If the horse race for the Democratic presidential nomination between Sens. Hillary Clinton and Barack Obama ends up in a dead heat, Rep. Lois Capps, D-Santa Barbara, will be among the 795 superdelegates charged with the enormous responsibility of selecting a winner.
Speaking with Noozhawk at a roundtable discussion Tuesday, Capps talked about her role as a Democratic Party superdelegate. But she also touched on other federal issues of local importance, including the No Child Left Behind Act, the Gaviota coast, the housing crisis and offshore oil drilling.
On the topic of presidential politics, Capps — who has not endorsed a candidate and emphatically declined to tip her hand despite Noozhawk’s best attempts to pry — said she does favor one candidate but will not go public with her preference.
She did allow that she will always be grateful to Clinton and then-President Bill Clinton, both of whom visited Santa Barbara in 1998 to campaign for her in a hard-fought race against Republican Tom Bordonaro. By a paper-thin margin, Capps won that election to succeed her late husband, Rep. Walter Capps, D-Santa Barbara. The Clintons also had helped elect her husband to Congress and the Cappses’ daughter, Laura, was a White House intern during the Clinton administration.
Capps also said she fears the country still has unfortunate hang-ups about race, a fact that she believes could bode ill for Obama should he win the nomination. Of Clinton, she said, “It’s about time we had a serious female candidate. She’s clearly qualified, and she’s clearly capable.”
However, Capps said she feels uneasy about the possibility of having to be an elite decider.
“I’m hoping for a clear forge ahead by one of the two,” she said during an interview in the library of the Santa Barbara Club, 1105 Chapala St.
If that doesn’t happen, and the superdelegates are forced to cast their votes, Capps won’t necessarily have the luxury of deferring to the will of the people she represents. While voters in her congressional district preferred Obama in the February primary, Clinton won the most overall votes in California.
“I’ve got two mandates there, if you will,” she said.
On the matter of No Child Left Behind, Capps criticized the legislation for its shortage of funding and punitive nature. The law has a large presence in Santa Barbara, where five of the city’s 20 public K-12 schools are labeled as failures.
Lawmakers in Washington soon will be voting on whether to re-authorize the 7-year-old law.
“If that passes again, we need a president who will fund it,” she said.
Capps said she takes exception to the law’s tendency to single out some schools as failures without naming others as successes.
“That’s not good pedagogy for children, why should it be good for schools?” she noted.
As far as the general housing situation, the road out of the crisis is a long one, said Capps, who mentioned the even bigger hole struggling families get into when they opt for predatory loans. The current economic stimulus package offers stronger sanctions against those kinds of loans, but the package won’t help families that have already been victimized.
“It’s devastating for their lives, and it’s really bad for the local economy,” she said.

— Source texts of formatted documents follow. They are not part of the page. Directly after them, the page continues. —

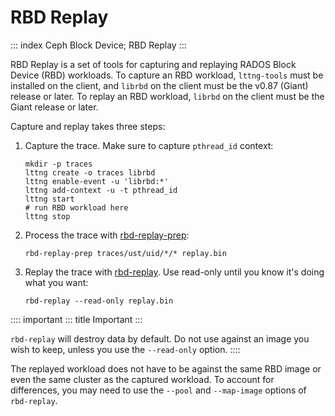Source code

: # RBD Replay

::: index
Ceph Block Device; RBD Replay
:::

RBD Replay is a set of tools for capturing and replaying RADOS Block
Device (RBD) workloads. To capture an RBD workload, `lttng-tools` must
be installed on the client, and `librbd` on the client must be the v0.87
(Giant) release or later. To replay an RBD workload, `librbd` on the
client must be the Giant release or later.

Capture and replay takes three steps:

1.  Capture the trace. Make sure to capture `pthread_id` context:

        mkdir -p traces
        lttng create -o traces librbd
        lttng enable-event -u 'librbd:*'
        lttng add-context -u -t pthread_id
        lttng start
        # run RBD workload here
        lttng stop

2.  Process the trace with
    [rbd-replay-prep](../../man/8/rbd-replay-prep):

        rbd-replay-prep traces/ust/uid/*/* replay.bin

3.  Replay the trace with [rbd-replay](../../man/8/rbd-replay). Use
    read-only until you know it\'s doing what you want:

        rbd-replay --read-only replay.bin

:::: important
::: title
Important
:::

`rbd-replay` will destroy data by default. Do not use against an image
you wish to keep, unless you use the `--read-only` option.
::::

The replayed workload does not have to be against the same RBD image or
even the same cluster as the captured workload. To account for
differences, you may need to use the `--pool` and `--map-image` options
of `rbd-replay`.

She noted that her congressional district has already lost $500 million in credit. A second stimulus package that provides more support to people in the most dire consequences might be an option, said Capps, but implementing it fairly will be difficult. Meanwhile, she expressed her support for local community consumer education programs that will reach out to those suffering from the crisis.
With respect to the Gaviota coast, it’s a little ironic to Capps that federal intervention — which recevied little public support when it was proposed years ago — is perhaps the very thing that could keep the area as open space. In 2002, the government conducted a parks study that concluded the Gaviota coast was worth federal protection but many locals mistrusted the study, fearing it would open the way for a federal land grab. Still, she expressed some optimism for the area’s future as undeveloped, agricultural open space.
“I believe that what makes that area so special is its physical characteristics and its geography but that it’s still undeveloped,” she said. “There are ways to partner with land trusts and other organizations to make sure that it stays in ag.”
And as oil continues to become more valuable and some oil companies are pushing to expand their leases, Capps is supportive of the current moratorium on drilling in federal waters. While she and fellow Democrats from middle America continue to disagree on policies for renewable energy, it’s a topic she is excited to see move forward.
“We have a really interesting situation in this country which is that the coastlines tend to be forward thinking in this area. We have a lot to protect on the coastlines,” she said. “In the heartland is where they make the tires, they drill for the oil, so that they have a different take on that. It’s an education process.”